LE CORBUSIER: ARCHITECT

Le Corbusier (1887 – 1965) werd als Charles-Edouard Jeanneret geboren in La Chaux-de-Fond, in de Zwitserse Jura. In 1900 begon hij met een opleiding tot graveur en ciseleerder aan de Kunstnijverheidschool. Vijf jaar later realiseerde Le Corbusier zijn eerste bouwwerk voor een medewerker van school: Villa Vallet. Waarna hij in 1914 zijn bekende Dom-ino-huis ontwikkelde, een bouwsysteem dat een scala aan indelingsmogelijkheden gaf.
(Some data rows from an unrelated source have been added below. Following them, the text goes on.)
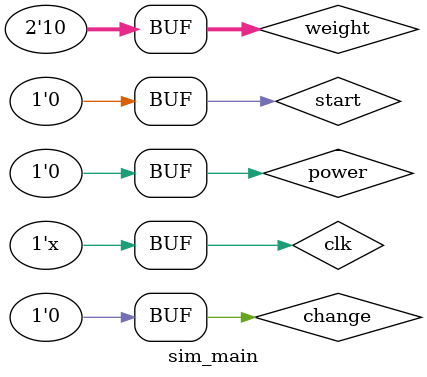
<source format=v>
`timescale 1ns / 1ps


module sim_main(

    );
    reg power,clk,start,change;
    reg[1:0] weight;
    wire[7:0]lights, code, seg_sel;
    wire[1:0] state;
    wire[2:0] mode;
    wire div_clk;
    main m(power,clk,start,change, weight,lights,code,seg_sel,state ,mode,div_clk);
//start with prolonging the interval
    initial
    begin
    //2'b00
    clk=1;
    power=0;
    start=0;
    change=0;
    weight=2;
    change=#3 1;
    change=#10 0;
    
  /*power= #7 1;
    power= #10 0;
    //2'b01
    change=#10 1;
    change=#10 0;
    
    change=#10 1;
    change=#10 0;
    
    start=#10 1;
    start=#11 0;
    //2'b10
    change=#10 1;
    change=#10 0;
   
    start=#10 1;
    start=#11 0;
    //2'b11
    start=#10 1;
    start=#11 0;
    //2'b10
    start=#10 1;
    start=#16 0;
    //2'b11
    change=#10 1;
    change=#11 0;
    //2'b01
    start=#10 1;
    start=#11 0;*/
    //2'b10
    
    end
    always
    # 2 clk=~clk;
    
    
    

endmodule

</source>
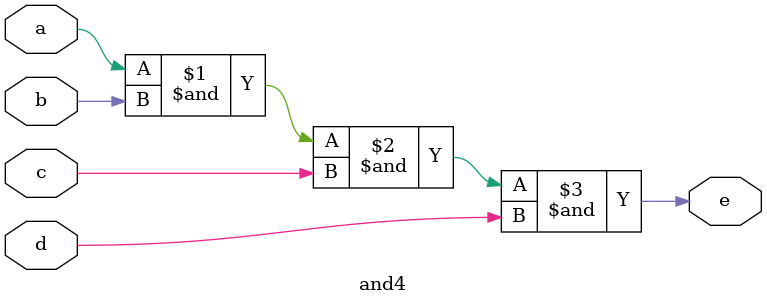
<source format=v>
module and4(	// file.cleaned.mlir:2:3
  input  a,	// file.cleaned.mlir:2:22
         b,	// file.cleaned.mlir:2:34
         c,	// file.cleaned.mlir:2:46
         d,	// file.cleaned.mlir:2:58
  output e	// file.cleaned.mlir:2:71
);

  assign e = a & b & c & d;	// file.cleaned.mlir:3:10, :4:5
endmodule


</source>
Omgedoopt tot Le Corbusier

In 1917 verhuisde Le Corbussier naar Parijs waar hij samen met de schilder Amedée Ozenfant het tijdschrift l’Esprit Nouveau opzette. In deze tijd nam hij ook de naam Le Corbusier aan, afgeleid van Lecorbésier, de naam van zijn voorvader.

Bijzondere innovatieve ontwerpen

Geïnspireerd door de technologische innovaties begin 20e eeuw, wilde Le Corbusier woningen en steden net zo goed laten functioneren als machines. In 1925 ontwikkelt de iconische designer het stedenbouwkundig plan: Plan Voisin, een concept voor een stad met drie miljoen inwoners. In deze stad wilde Le Corbusier geen straten. Al het autoverkeer moest onder de grond komen. Boven de grond was de stad één groot park waarin hoge torens op pootjes staan. Heel overzichtelijk en geordend, want kronkelige straatjes maakten mensen alleen maar zenuwachtig, vond Le Corbusier.

Le Corbusier: de grootste architect van de 20ste eeuw

Het gigantische oeuvre en de architectonische theorieën hebben Le Corbusier tot één van de grootste architecten van de 20ste eeuw gemaakt. Hij is een genie die men vergelijkt met Michelangelo en Picasso.

Le Corbusier: een nieuwe fase

In 1926 legt Le Corbusier de uitgangspunten voor zijn nieuwe architectuur vast in vijf punten:

  1. het bouwen op kolommen waardoor het gebouw los staat van de grond
  2. de daktuin
  3. een vrije plattegrond met niet dragende muren
  4. lange horizontale ramen
  5. een vrije gevelindeling

Vanaf ongeveer 1935 veranderden langzaam zijn denkbeelden en voorstellingen: een nieuwe fase in de loopbaan van Le Corbusier begon. De terugkeer naar het oorspronkelijke, eenvoudige leven werd het nieuwe uitgangspunt. Met zijn ontwerp voor het bedevaartskerkje in Ronchamp (1955) verrast Le Corbusier vriend en vijand door geen gebruik te maken van de witte strakke volumes van de jaren twintig. De kerk is plastisch vormgegeven en heeft iets weg van een beeldhouwwerk. In 1964 begint Le Corbusier met het maken van sculpturen.